Re: Correctly understanding Linux's close-to-open consistency

Trond Myklebust <trondmy@xxxxxxxxxxxxxxx> · Mon, 17 Sep 2018 02:19:09 +0000

On Sun, 2018-09-16 at 20:18 -0400, Chris Siebenmann wrote:
> > > >  Since failing to close() before another machine open()s puts
> > > > you
> > > > outside this outline of close-to-open, this kernel behavior is
> > > > not a bug as such (or so it's been explained to me here).  If
> > > > you
> > > > go outside c-t-o, the kernel is free to do whatever it finds
> > > > most
> > > > convenient, and what it found most convenient was to not bother
> > > > invalidating some cached page data even though it saw a GETATTR
> > > > change.
> > > 
> > > That would be a bug. If we have reason to believe the file has
> > > changed, then we must invalidate the cache on the file prior to
> > > allowing a read to proceed.
> > 
> > The point here is that when the file is open for writing (or for
> > read+write), and your applications are not using locking, then we
> > have
> > no reason to believe the file is being changed on the server, and
> > we
> > deliberately optimise for the case where the cache consistency
> > rules
> > are being observed.
> 
>  In this case the user level can be completely sure that the client
> kernel has issued a GETATTR and received a different answer from the
> NFS server, because the fstat() results it sees have changed from the
> values it has seen before (and remembered). This may not count as the
> NFS client kernel code '[having] reason to believe' that the file has
> changed on the server from its perspective, but if so it's not
> because
> the information is not available and a GETATTR would have to be
> explicitly
> issued to find it out. The client code has made the GETATTR and
> received
> different results, which it has passed to user level; it has just not
> used those results to do things to its cached data.
> 
>  Today, if you do a flock(), the NFS client code in the kernel will
> do things that invalidate the cached data, despite the GETATTR result
> from the fileserver not changing.

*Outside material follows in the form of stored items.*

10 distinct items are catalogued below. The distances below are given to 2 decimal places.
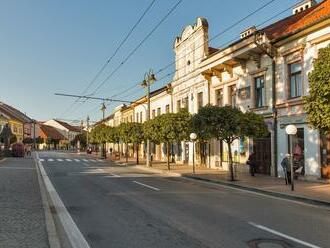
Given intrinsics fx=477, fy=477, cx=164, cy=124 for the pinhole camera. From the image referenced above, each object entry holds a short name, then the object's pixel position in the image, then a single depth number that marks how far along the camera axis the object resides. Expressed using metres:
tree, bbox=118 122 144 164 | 43.62
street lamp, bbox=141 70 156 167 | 39.11
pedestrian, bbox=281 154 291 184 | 20.99
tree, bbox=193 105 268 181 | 23.48
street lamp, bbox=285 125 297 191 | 18.71
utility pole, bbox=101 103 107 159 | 65.00
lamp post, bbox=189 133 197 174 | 29.30
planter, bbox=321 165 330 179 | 21.58
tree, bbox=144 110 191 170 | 33.25
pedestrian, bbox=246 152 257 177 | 26.94
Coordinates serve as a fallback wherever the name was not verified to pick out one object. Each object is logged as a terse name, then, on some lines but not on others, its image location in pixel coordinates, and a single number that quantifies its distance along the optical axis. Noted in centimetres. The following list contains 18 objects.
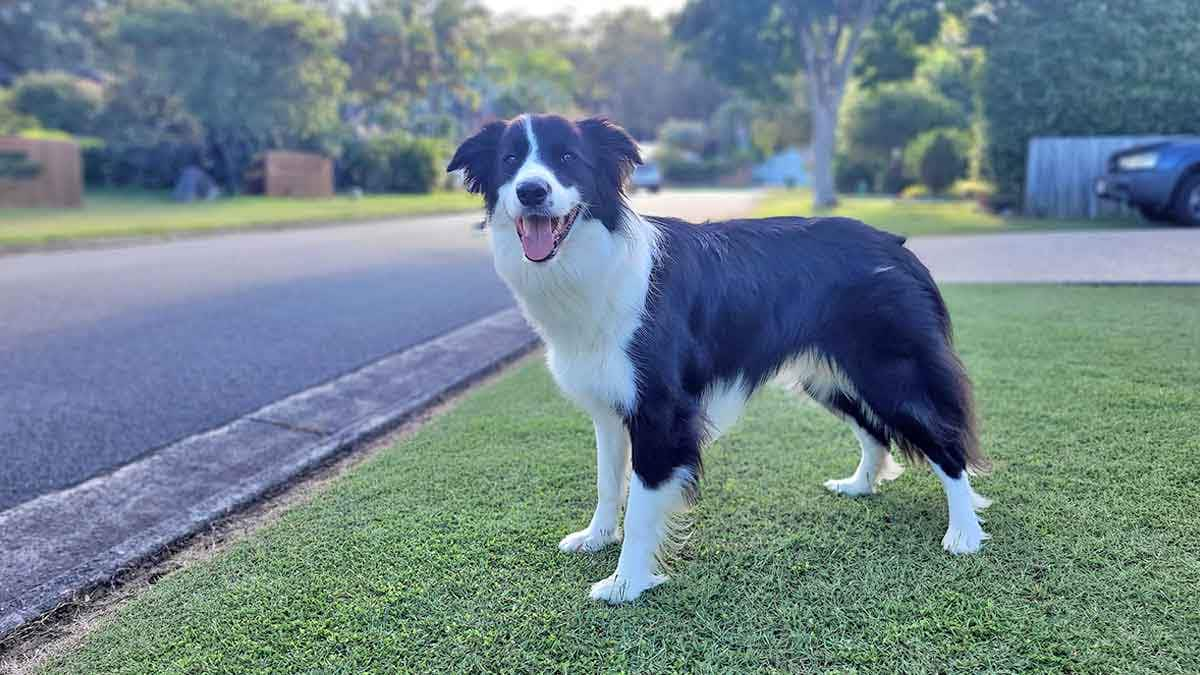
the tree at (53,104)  3102
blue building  5606
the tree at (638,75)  8131
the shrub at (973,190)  1705
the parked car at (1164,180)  1117
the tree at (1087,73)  1412
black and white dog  280
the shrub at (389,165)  3247
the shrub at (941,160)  2747
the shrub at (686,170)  5519
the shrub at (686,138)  6456
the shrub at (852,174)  3725
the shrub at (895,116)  3419
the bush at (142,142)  2723
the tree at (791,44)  1916
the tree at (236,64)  2608
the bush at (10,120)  2598
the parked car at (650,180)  3584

From my outside perspective, as
> someone
> writing code or dealing with programs that must work over NFS, this
> is a
> little bit magical, and as a result I would like to understand if it
> is
> guaranteed that the magic works or if this is not officially
> supported
> magic, merely 'it happens to work' magic in the way that having the
> file open read-write without the flock() used to work in kernel 4.4.x
> but doesn't now (and this is simply considered to be the kernel using
> CTO more strongly, not a bug).
> 
> (Looking at a tcpdump trace, the flock() call appears to cause the
> kernel
> to issue another GETATTR to the fileserver. The results are the same
> as
> the GETATTR results that were passed to the client program.)

This is also documented in the NFS FAQ to which I pointed you earlier.

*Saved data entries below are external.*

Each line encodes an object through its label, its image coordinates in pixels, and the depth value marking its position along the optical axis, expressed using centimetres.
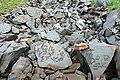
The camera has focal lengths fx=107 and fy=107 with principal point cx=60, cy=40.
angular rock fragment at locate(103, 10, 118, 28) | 332
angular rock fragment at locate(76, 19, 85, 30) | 361
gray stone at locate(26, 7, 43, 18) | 391
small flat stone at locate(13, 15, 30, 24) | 370
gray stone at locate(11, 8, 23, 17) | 387
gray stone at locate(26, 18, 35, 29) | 367
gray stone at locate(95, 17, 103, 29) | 348
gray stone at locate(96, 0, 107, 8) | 381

> > Again, these are the cases where you are _not_ using locking to
> > mediate. If you are using locking, then I agree that changes need
> > to
> > be seen by the client.
> 
>  The original code (Alpine) *is* using locking in the broad sense,
> but it is not flock() locking; instead it is locking (in this case)
> through .lock files. The current kernel behavior and what I've been
> told about it implies that it is not sufficient for your application
> to
> perfectly coordinate locking, writes, fsync(), and fstat() visibility
> of the resulting changes through its own mechanism; you must do your
> locking through the officially approved kernel channels (and it is
> not
> clear what they are) or see potentially incorrect results.
> 
>  Consider a system where reads and writes to a shared file are
> coordinated by a central process that everyone communicates with
> through
> TCP connections. The central process pauses readers before it allows
> a writer to start, the writer always fsync()s before it releases its
> write permissions, and then no reader is permitted to proceed until
> the
> entire cluster sees the same updated fstat() result. This is
> perfectly
> coordinated but currently could see incorrect read() results, and
> I've
> been told that this is allowed under Linux's CTO rules because all of
> the processes hold the file open read-write through this entire
> process
> (and no one flock()s).
> 

Why would such a system need to use buffered I/O instead of uncached
I/O (i.e. O_DIRECT)? What would be the point of optimising the buffered
I/O client for this use case rather than the close to open cache
consistent case?

-- 
Trond Myklebust
Linux NFS client maintainer, Hammerspace
trond.myklebust@xxxxxxxxxxxxxxx